If it gets really large and unwieldy, I sometimes do:

(cond
  pred?
  stuff

  bar?
  other-stuff

  :else
  do-else-thing)

2021-04-26T19:20:32.143600Z

Is their a nicer way to do this?

(defn get-source-line-numbers [source]
  (:line-nos (reduce (fn [{:keys [cur line-nos] :as acc} i]
                       (if (or (= "" i) (clojure.string/starts-with? i ";"))
                         (assoc acc :line-nos (str line-nos "\n"))
                         (-&gt; acc
                             (assoc :line-nos (str line-nos cur "\n"))
                             (update :cur inc))))
                     {:cur 0 :line-nos ""}
                     (str/split-lines source))))
I have a control that has a multi-line string, I want a number allocated for each line that doesnt start with ; or is blank. It's so I can number lines like this:

2021-04-26T19:24:37.143700Z

Guess what I'm asking is if there is a way to do reduce but with a counter rather than create a map like I've done

2021-04-26T19:49:04.145100Z

In clojurescript, if I have a string stored in a variable, is it possible to get an element from that object based on that what's in that string? Like, say say:

(let [x "color"]
  (. js/window -x))
But having -x be replaced with -color?

2021-04-26T19:49:26.145600Z

I know I could use something like eval to make it work, but it seems like that's way overkill in this situation.

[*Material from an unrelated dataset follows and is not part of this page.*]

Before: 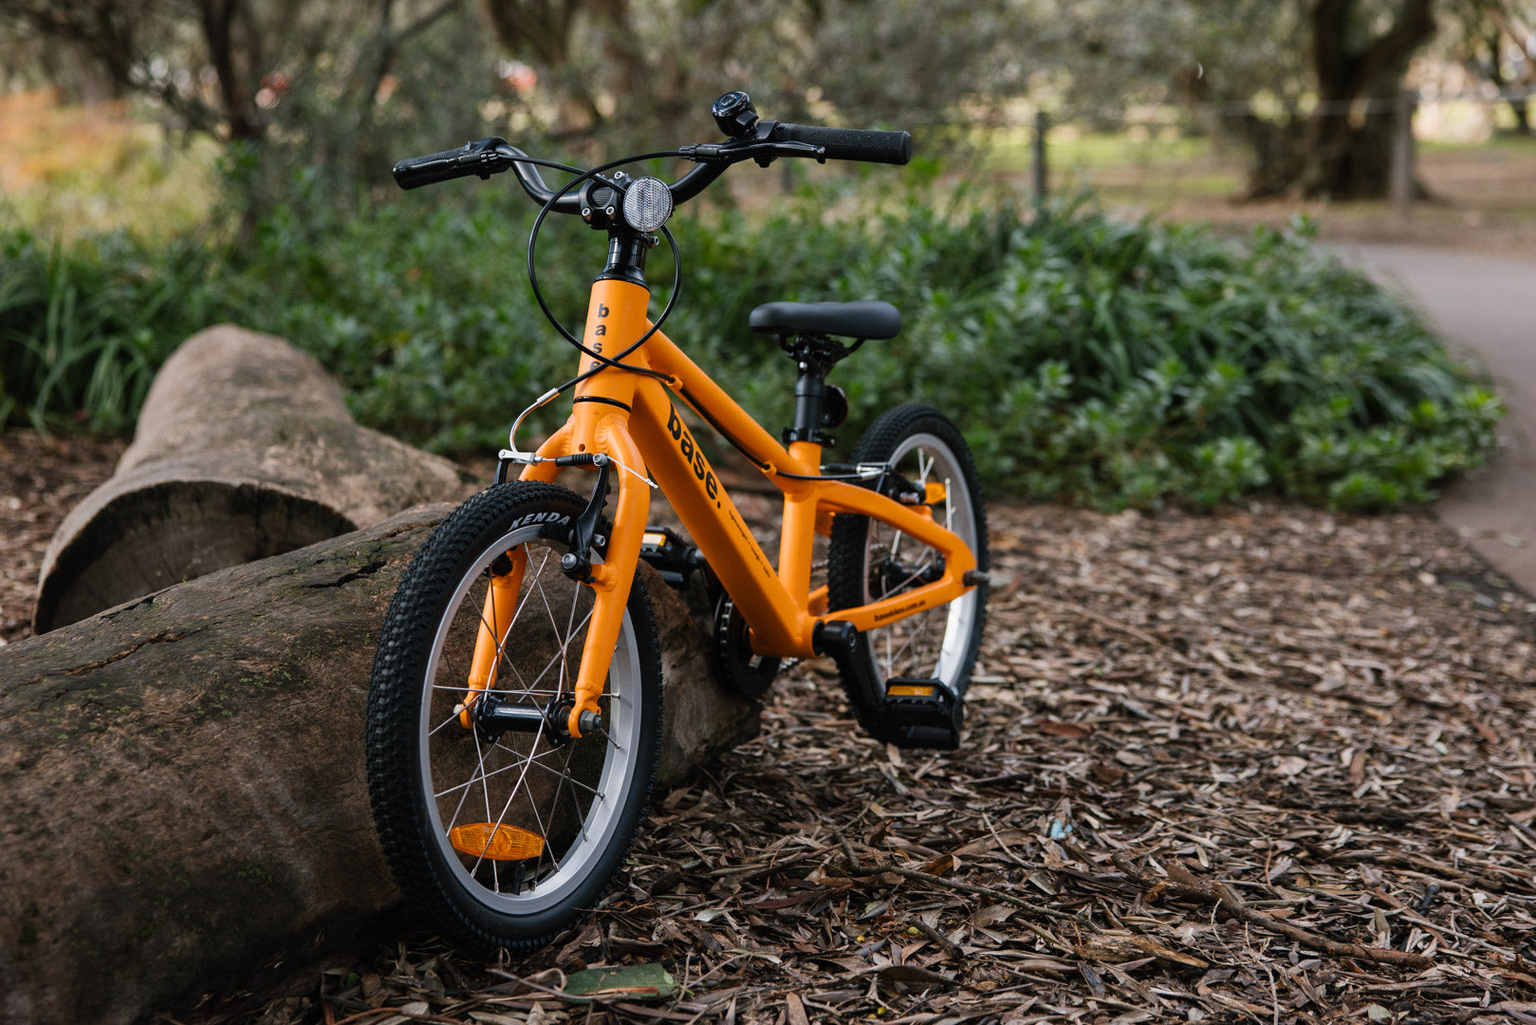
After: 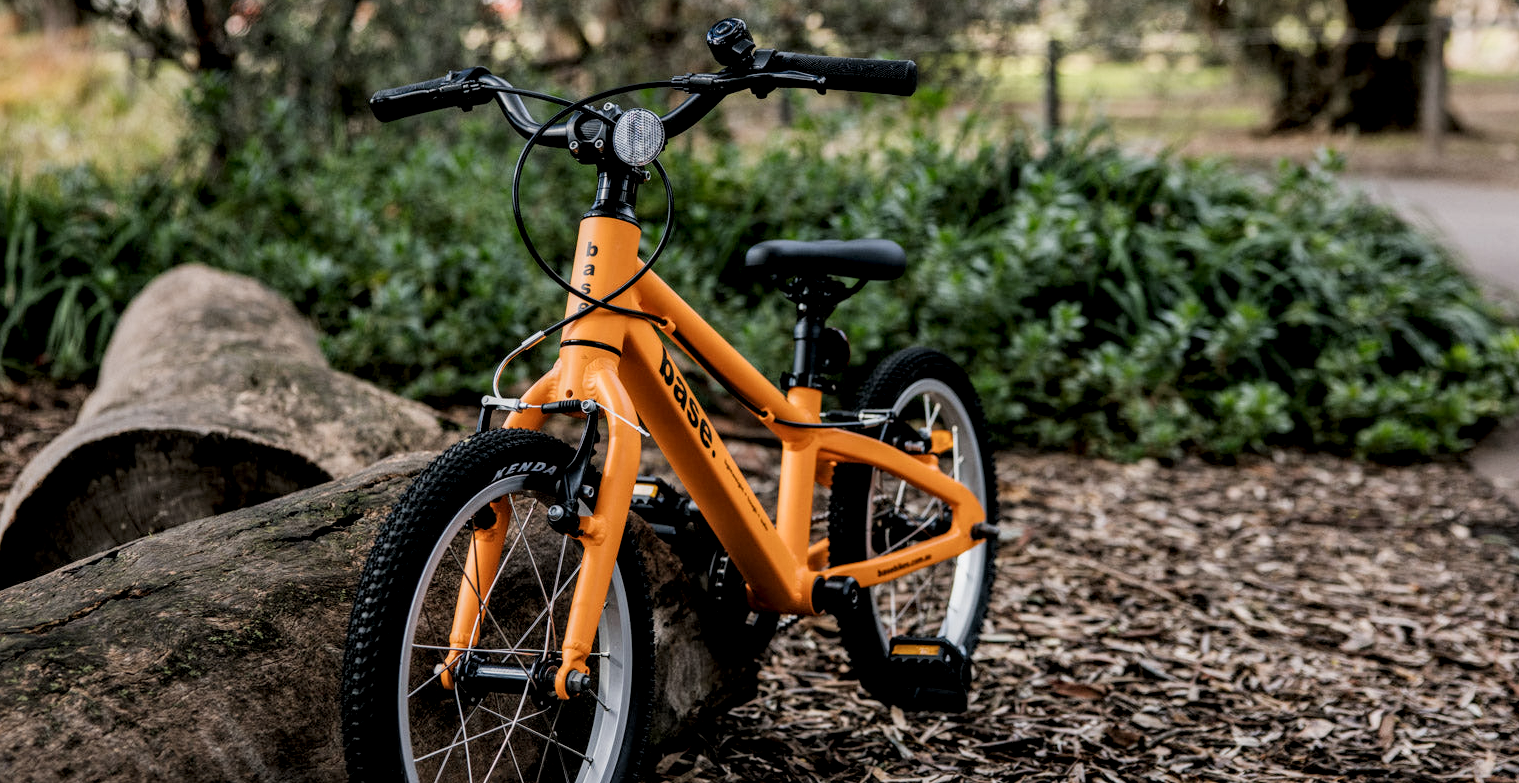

2021-04-26T19:54:27.145900Z

Ah, oops, aget is probably what I want.

2021-04-26T19:54:54.146100Z

(And aset)

sova-soars-the-sora 2021-04-26T19:57:25.146200Z

hmmm have you checked out reduce-kv ? not sure if it's helpful

Lu 2021-04-26T20:00:19.146800Z

If you’re accessing an object, use goog.object/get instead.

Lu 2021-04-26T20:00:41.147400Z

aget happens to work on objects too but should only be used on arrays

2021-04-26T20:05:22.147800Z

Oh interesting, okay. I wonder why that is.

2021-04-26T20:05:29.148100Z

Is there also goog.object/set?

Lu 2021-04-26T20:08:28.148500Z

You bet there is one :) https://google.github.io/closure-library/api/goog.object.html

2021-04-26T20:12:13.148700Z

Ah, there's the api, thanks. 🙂

2021-04-26T20:12:26.149Z

May I ask why this is preferred over aget/`aset`?

2021-04-26T20:13:00.149700Z

I mean, I see that the docs say its for arrays. But I'm kind of curious about what differences there are (other than just style).

phronmophobic 2021-04-26T20:34:20.150Z

One problem that this creates is a challenge in further evolving aget to match its intended purpose. A few examples that come to mind include:In Clojure, if you pass a non-integer array index to aget, it will round down to the nearest integer. It would be nice to make ClojureScript’s aget match this behavior. This is easily achievable by employing int in the implementation, causing the emitted JavaScript to look like array[ndx|0]. But this would break existing code that uses aget for object property access.In Clojure, if you pass a negative array index, or one that is otherwise out-of-bounds, you’ll get an exception. It would be nice to consider adding such safety mechanisms to ClojureScript’s aget. But again, any attempt to blindly treat the indices as numbers would run afoul of aget being passed string indices.In the future, perhaps core library functions will have specs written for them. The same issues arise: The indices passed to aget should satisfy the number? predicate, but if that were done, lots of code in the wild would be deemed non-conformant.